= Study text =
#####

The Dark Truth About The LuLaRoe Marketing Cult

In the not so distant past, it seemed like just about every other friend on Facebook was pitching a new line of leggings, which was, quite literally, the cat's pajamas. Circa 2014, LuLaRoe launched a new line of leggings that were tagged as "buttery soft" (via BuzzFeed News). At $25 a pair, the leggings proved wildly popular with moms of all ages. So much so, not only did every mom around demand a pair, they wanted to be on the other side of the consumer equation as well. Many, seeing the money being made, wanted to get in on selling these great new leggings, too.

Founded in 2012 by DeAnne Brady Stidham, LuLaRoe was classified as an "MLM" or multilevel marketing company. According to the FTC, an MLM is a type of pyramid scheme where the people at the top make their money off people recruiting others into the system. Typically, MLM's offer a product or service that's sold through what the FTC calls independent distributors, participants, or contractors. The independent contractor is responsible not only for holding inventory and recording sales, but the most important of responsibilities: Recruit others into the MLM.

#####

= Provided material =

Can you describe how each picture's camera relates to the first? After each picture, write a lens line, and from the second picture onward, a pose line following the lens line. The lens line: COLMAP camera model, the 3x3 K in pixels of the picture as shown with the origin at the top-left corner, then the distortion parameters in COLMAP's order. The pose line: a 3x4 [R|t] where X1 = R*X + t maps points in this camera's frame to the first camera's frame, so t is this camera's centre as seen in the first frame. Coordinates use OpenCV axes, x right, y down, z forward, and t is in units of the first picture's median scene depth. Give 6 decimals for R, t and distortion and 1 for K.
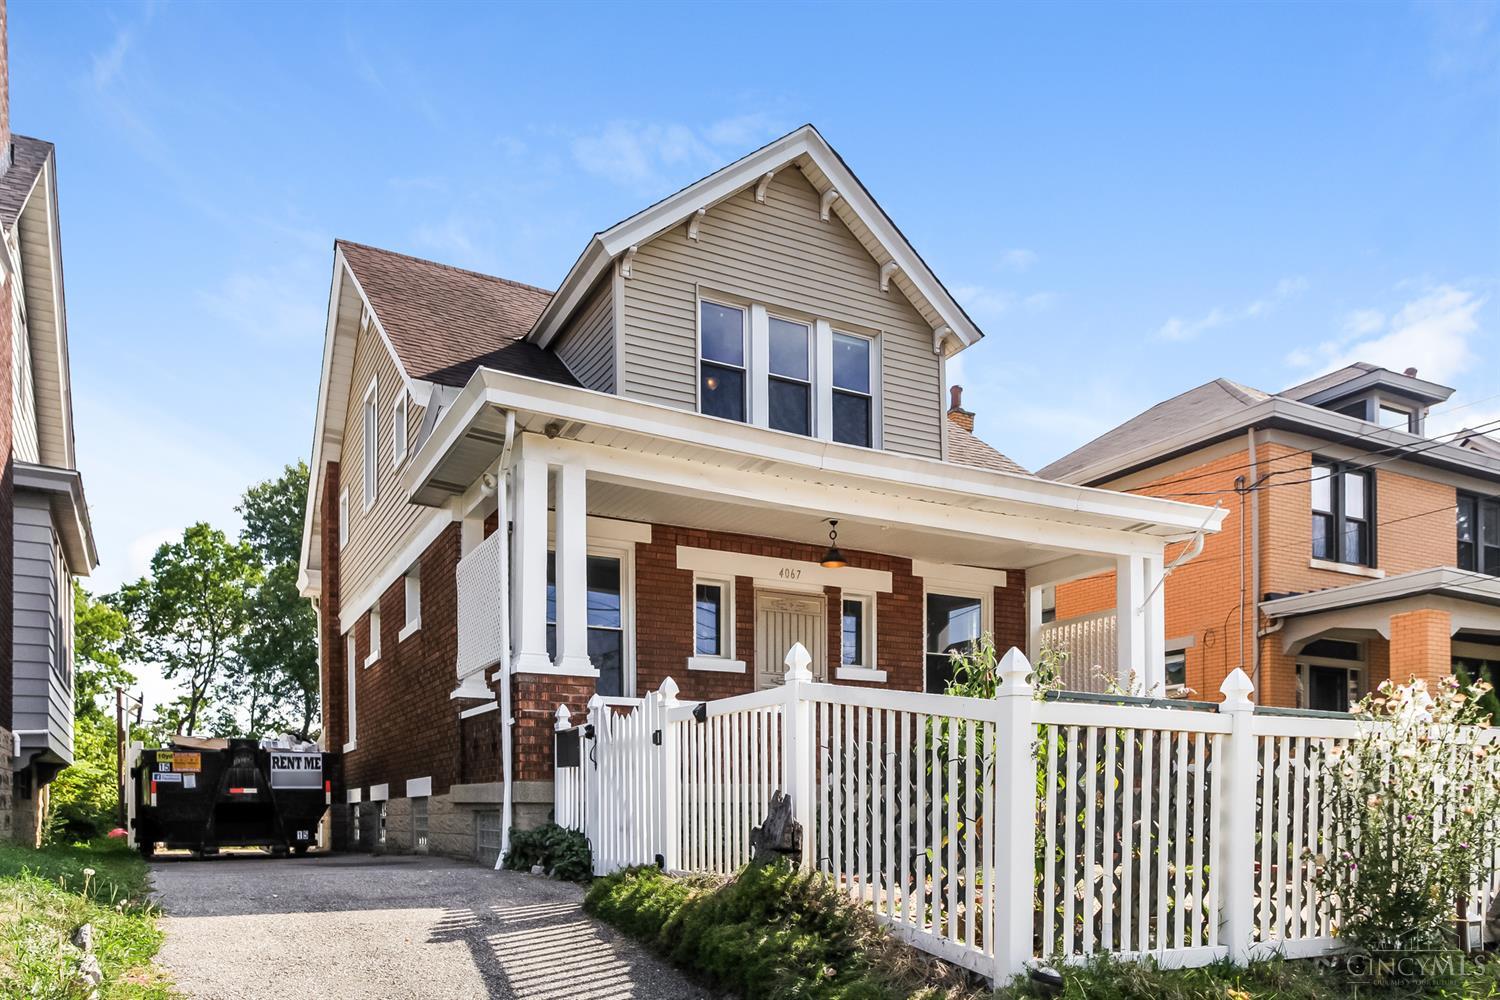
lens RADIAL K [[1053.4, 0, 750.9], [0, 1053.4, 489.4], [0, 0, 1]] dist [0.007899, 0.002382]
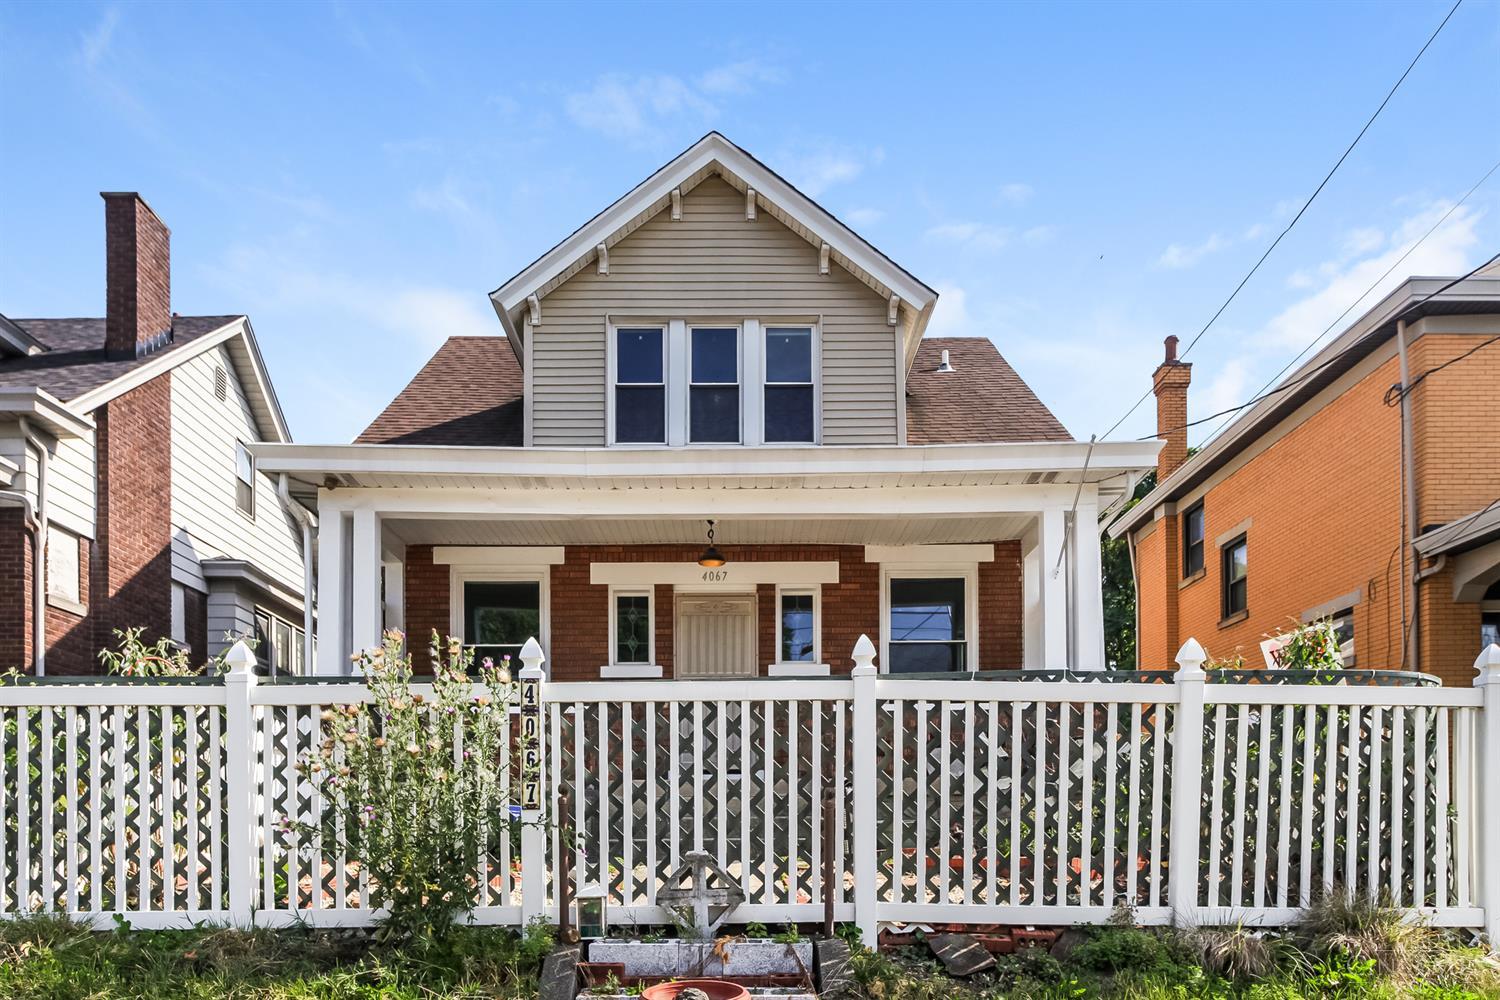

#####

= Parts of the exercise =
1) Reproduce the passage of the LuLaRoe article that opens with the words containing "The Dark Truth" and closes with "new leggings, too.".
2) For each statement, state whether the LuLaRoe article supports it, answering yes or no and quoting the deciding words: (a) LuLaRoe was founded in 2012 by DeAnne Brady Stidham; (b) the leggings sold for $35 a pair; (c) the independent contractor in an MLM is not responsible for holding inventory.
3) Carry the LuLaRoe article forward from its final sentence.
The material is not relevant here.

= Answers to the problems =
1)
The Dark Truth About The LuLaRoe Marketing Cult

In the not so distant past, it seemed like just about every other friend on Facebook was pitching a new line of leggings, which was, quite literally, the cat's pajamas. Circa 2014, LuLaRoe launched a new line of leggings that were tagged as "buttery soft" (via BuzzFeed News). At $25 a pair, the leggings proved wildly popular with moms of all ages. So much so, not only did every mom around demand a pair, they wanted to be on the other side of the consumer equation as well. Many, seeing the money being made, wanted to get in on selling these great new leggings, too.

2)
(a) Yes: "Founded in 2012 by DeAnne Brady Stidham"
(b) No: "At $25 a pair"
(c) No: "The independent contractor is responsible not only for holding inventory and recording sales"

3)
The beginnings of an MLM

For LuLaRoe, the company had its auspicious beginnings in dresses. Specifically, DeAnne Brady Stidham had designed and produced a maxi skirt — a type of skirt that ends somewhere above the ankle — for her daughter, who then posted a picture of the skirt on Instagram (via The List). According to Stidham, in a matter of days, she sold 300 skirts during at-home parties she held with friends and family. By the end of 2013, LuLaRoe had about 100 consultants and revenue in the millions (via BuzzFeed News). 

In 2014, the company introduced its signature product: leggings. Billed as "buttery soft" and retailing for $25 a pair, the leggings were an instant success, propelling the company even higher. By March 2015, LuLaRoe consultants numbered near a thousand. In less than a year's time, however, the company grew to more than 60,000 consultants, earning more than a billion dollars in revenue (via BuzzFeed News).

Most have money to play in this park

As multilevel marketing companies go, LuLaRoe certainly was not the cheapest one to just jump onboard. According to The List, an initial on-boarding investment could reach upward of $6,000 for a potential suitor. That initial investment typically went toward a small inventory of women's clothes — beginning at around 280 pieces — the new consultant would need to ultimately sell. Many consultants were taught to reach out to family, friends, colleagues — just about anyone — to host a party where the clothes can be seen and sold.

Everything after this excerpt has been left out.